His story is an indictment of the state that clinical governance in medicine has created. As I said in my BMJ letter, the increasing regulation of doctors has created a climate of fear and a culture of defensive practice. Over-reaction in investigation reports may lead to naming, blaming and shaming for what is presumed to be incompetence, carelessness or recklessness. But reports are not immune from mistakes and do not always deserve the authority given to them. Clinical errors occur and actually do not always detract from safety (see previous post). Clinicians live with uncertainty and have to act in the real world. 
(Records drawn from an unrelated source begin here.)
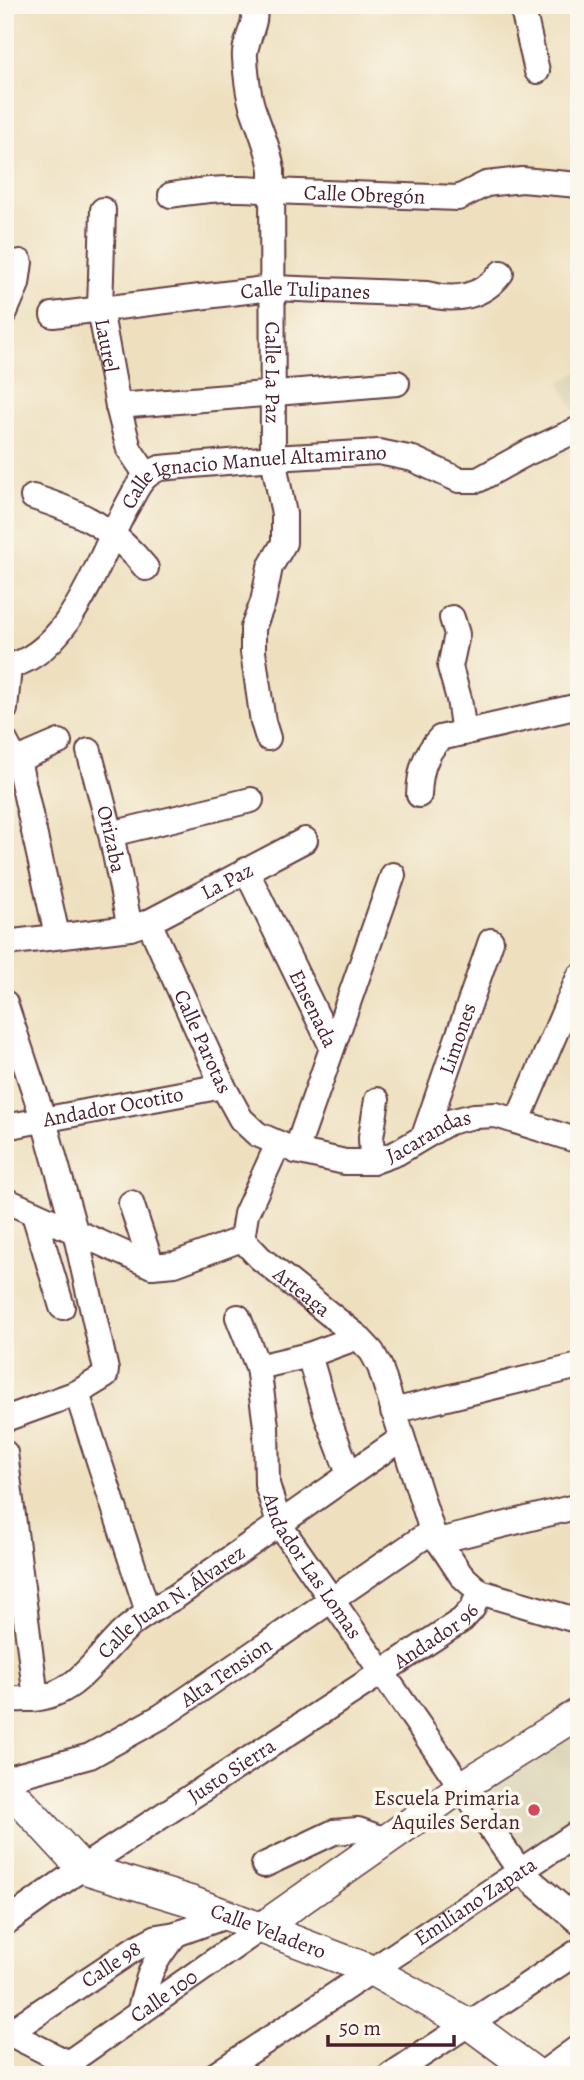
<svg xmlns="http://www.w3.org/2000/svg" width="584" height="2080" viewBox="0 0 584 2080" font-family="Alegreya,serif">
<rect width="100%" height="100%" fill="#fbf7ec"/>
<filter id="ink" filterUnits="userSpaceOnUse"><feTurbulence type="fractalNoise" baseFrequency=".0143" numOctaves="2"/><feDisplacementMap in="SourceGraphic" scale="14" xChannelSelector="R" yChannelSelector="G"/><feConvolveMatrix kernelMatrix="1 2 1 2 8 2 1 2 1" color-interpolation-filters="sRGB"/></filter>
<filter id="wash" filterUnits="userSpaceOnUse"><feTurbulence type="fractalNoise" baseFrequency=".00686" numOctaves="4" result="noise"/><feDisplacementMap in="SourceGraphic" scale="28" xChannelSelector="R" yChannelSelector="G"/><feGaussianBlur stdDeviation="1.57" result="paint"/><feColorMatrix in="noise" values="0 0 0 0 0 0 0 0 0 0 0 0 0 0 0 0 0 1.4 0 .05"/><feComposite in="paint" operator="in"/></filter>
<g filter="url(#wash)">
<rect width="100%" height="100%" fill="#eee0bf"/>
<!-- built -->
<path fill="#dbd4b5" d="M579 372V419L559 382Z
M579 1730V1826L524 1862 478 1794Z"/>
</g>
<g filter="url(#ink)">
<g fill="none" stroke-linecap="round" stroke-linejoin="round">
<defs>
<g id="minor">
<path id="s1" d="M252 5C261 20 243 41 245 58 246 75 248 96 254 112 261 132 269 149 272 170L273 458 284 514V543L270 567 263 602 253 628V652L263 722 268 738"/>
<path d="M522 5 537 71"/>
<path id="s2" d="M171 195C207 189 235 187 272 191L458 198 486 184 522 180 579 185"/>
<path id="s3" d="M103 210 100 309 118 406 129 449 146 474"/>
<path d="M5 312 17 284 20 262"/>
<path id="s4" d="M53 315 272 288 427 294C455 302 483 297 501 273"/>
<path d="M118 406 397 383"/>
<path d="M33 497C81 512 115 529 146 568"/>
<path d="M452 618 457 634 450 667 459 699 464 733"/>
<path id="s5" d="M5 667C70 656 98 558 126 508 137 489 139 477 160 468L273 458 379 452 413 459 459 480H478L527 453 579 429"/>
<path d="M5 709 9 667"/>
<path d="M5 741 20 769 57 935"/>
<path id="s6" d="M89 751 111 834 130 928"/>
<path d="M17 760 59 742"/>
<path d="M419 795C420 772 424 755 440 738L579 706"/>
<path d="M111 834 251 800"/>
<path id="s7" d="M246 870 332 1047"/>
<path id="s8" d="M149 922 223 1086 241 1119 257 1134 296 1151 345 1162H372L397 1153 449 1122 474 1116 496 1115 579 1141"/>
<path id="s9" d="M5 943 130 928 149 922 305 840"/>
<path d="M5 1003 44 1121 75 1231 106 1370 105 1376 77 1393 5 1419"/>
<path d="M518 1120 579 977"/>
<path id="s10" d="M5 1127 223 1086"/>
<path id="s11" d="M424 1136 491 941"/>
<path d="M296 1151 393 875"/>
<path d="M372 1162 371 1137 377 1100"/>
<path d="M5 1200 152 1266 175 1264 242 1239"/>
<path d="M131 1203 152 1266"/>
<path d="M34 1214 62 1307"/>
<path id="s12" d="M242 1239 260 1258 358 1337 372 1352 380 1367 432 1531 461 1575 480 1592 579 1621"/>
<path d="M242 1239 246 1214 278 1144"/>
<path id="s13" d="M238 1317 258 1367 266 1426 267 1484 279 1524 520 1871 579 1922"/>
<path d="M309 1355 327 1416 349 1474"/>
<path d="M258 1367 309 1355 358 1337"/>
<path d="M77 1393 148 1612"/>
<path d="M393 1411 579 1366"/>
<path d="M5 1453 36 1698"/>
<path d="M438 1541 579 1506"/>
<path id="s14" d="M5 1698C14 1700 23 1699 32 1699 78 1695 95 1658 125 1630 141 1616 157 1607 175 1597L402 1438"/>
<path id="s15" d="M5 1779 90 1756 162 1716 432 1531"/>
<path d="M264 1865 334 1832 358 1830 388 1841"/>
<path id="s16" d="M5 1923 82 1868 462 1620 472 1609 480 1592"/>
<path d="M139 2014C148 1976 150 1965 176 1934"/>
<path d="M5 2031 68 2063 76 2074"/>
<path id="s17" d="M8 2033 134 1949 157 1937 176 1934 226 1916"/>
<path id="s18" d="M68 2063 261 1928"/>
<path id="s19" d="M215 2075 579 1832"/>
<path d="M391 2075 579 1951"/>
<path d="M541 2075 579 2047"/>
</g>
<g id="major">
<path id="s20" d="M5 1791 20 1801 82 1868 190 1901 371 1970 469 2024 538 2075"/>
<path d="M261 1928 463 1786 579 1713"/>
</g>
</defs>
<!-- minor casing -->
<use href="#minor" stroke="#633c41" stroke-width="28"/>
<!-- major casing -->
<use href="#major" stroke="#633c41" stroke-width="33"/>
<!-- minor -->
<use href="#minor" stroke="#fff" stroke-width="24"/>
<!-- major -->
<use href="#major" stroke="#fff" stroke-width="30"/>
</g>
</g>
<!-- markers -->
<circle fill="#d1495b" stroke="#fbf7ec" stroke-width="2.5" cx="534" cy="1810" r="7"/>
<g text-anchor="middle" dominant-baseline="central" stroke-width="7" stroke-linejoin="round" paint-order="stroke">
<!-- street labels -->
<g font-size="21" fill="#4a1f2b" stroke="#fbf7ec">
<text stroke="none"><textPath href="#s2" startOffset="194">Calle Obregón</textPath></text>
<text stroke="none"><textPath href="#s4" startOffset="254">Calle Tulipanes</textPath></text>
<text stroke="none"><textPath href="#s3" startOffset="136">Laurel</textPath></text>
<text stroke="none"><textPath href="#s1" startOffset="373">Calle La Paz</textPath></text>
<text stroke="none"><textPath href="#s5" startOffset="348">Calle Ignacio Manuel Altamirano</textPath></text>
<text stroke="none"><textPath href="#s6" startOffset="91">Orizaba</textPath></text>
<text stroke="none"><textPath href="#s9" startOffset="234">La Paz</textPath></text>
<text stroke="none"><textPath href="#s7" startOffset="154">Ensenada</textPath></text>
<text stroke="none"><textPath href="#s11" startOffset="103">Limones</textPath></text>
<text stroke="none"><textPath href="#s8" startOffset="131">Calle Parotas</textPath></text>
<text stroke="none"><textPath href="#s10" startOffset="110">Andador Ocotito</textPath></text>
<text stroke="none"><textPath href="#s8" startOffset="422">Jacarandas</textPath></text>
<text stroke="none"><textPath href="#s12" startOffset="80">Arteaga</textPath></text>
<text stroke="none"><textPath href="#s13" startOffset="266">Andador Las Lomas</textPath></text>
<text stroke="none"><textPath href="#s14" startOffset="200">Calle Juan N. Álvarez</textPath></text>
<text stroke="none"><textPath href="#s16" startOffset="518">Andador 96</textPath></text>
<text stroke="none"><textPath href="#s15" startOffset="248">Alta Tension</textPath></text>
<text stroke="none"><textPath href="#s16" startOffset="273">Justo Sierra</textPath></text>
<text stroke="none"><textPath href="#s19" startOffset="313">Emiliano Zapata</textPath></text>
<text stroke="none"><textPath href="#s20" startOffset="306">Calle Veladero</textPath></text>
<text stroke="none"><textPath href="#s17" startOffset="124">Calle 98</textPath></text>
<text stroke="none"><textPath href="#s18" startOffset="117">Calle 100</textPath></text>
</g>
<!-- poi labels -->
<g font-size="21" fill="#4a1f2b" stroke="#fbf7ec" text-anchor="end">
<text x="520" y="1798">Escuela Primaria<tspan x="520" dy="24">Aquiles Serdan</tspan></text>
</g>
</g>
<!-- margin -->
<rect width="584" height="2080" fill="none" stroke="#fbf7ec" stroke-width="28"/>
<!-- scale -->
<path d="M328 2035v10h126v-10" fill="none" stroke="#4a1f2b" stroke-width="3.5"/>
<text x="339" y="2035" font-size="21" fill="#4a1f2b" stroke="#fbf7ec" stroke-width="5" paint-order="stroke">50 m</text>
</svg>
Judgement about clinical behaviour needs to be fair and open. Even the legal system did not protect David Sellu, although it did eventually exonerate him on appeal. Medicine and surgery are in a precarious state when a decent and competent surgeon can wrongly be found guilty of manslaughter. Medicine needs to stop pretending that clinical practice is always objective and build on its professionalism and experience.

Thursday, August 06, 2020

Now again retired

I've enjoyed returning to work (from home) for 3 months because of coronavirus (see last post). But now I need to find something else to do with the rest of my life apart from clinical work.

Tuesday, May 12, 2020

Now only semi-retired

Because of the COVID-19 crisis, I started back yesterday as temporary part-time consultant psychiatrist (from home) for the NHS Trust I thought I'd retired from!

Sunday, April 12, 2020

Proximity in the time of coronavirus

Two small blocks on the front should nearly meet, without touching, but were actually welded together because they are in the same family group.
Physically and conceptually close to Lasdun’s Ziggurats.
Solving of difficult maths problem like being intellectually rigorous.

Wednesday, March 25, 2020

Friday, March 20, 2020

British racism exposed by Windrush scandal

Although my last post was a joke, and even though coronavirus is very serious and game-changing, our obsession with coronavirus should not divert our attention from other important matters. The independent review of the Windrush scandal was published yesterday. Let's not forget that people were wrongly detained, deported and lost access to benefits because they could not prove they had a right (which they did have, to spell it out) to live here. For some reason the review seems to stop short of saying the Home Office was racist, instead saying it demonstrated "ignorance and thoughtlessness" over race and that the failings were "consistent with some elements of the definition of institutional racism". The government is still racist, as despite Priti Patel's apology, some ministers and officials still fail to accept the extent of the injustice to people who were made to feel like criminals. Britain must stop being a hostile environment to immigrants.

Friday, January 17, 2020

Inspiring maiden test century from Ollie Pope

The only other time I mentioned a maiden test hundred in this blog was for Joe Root (see post).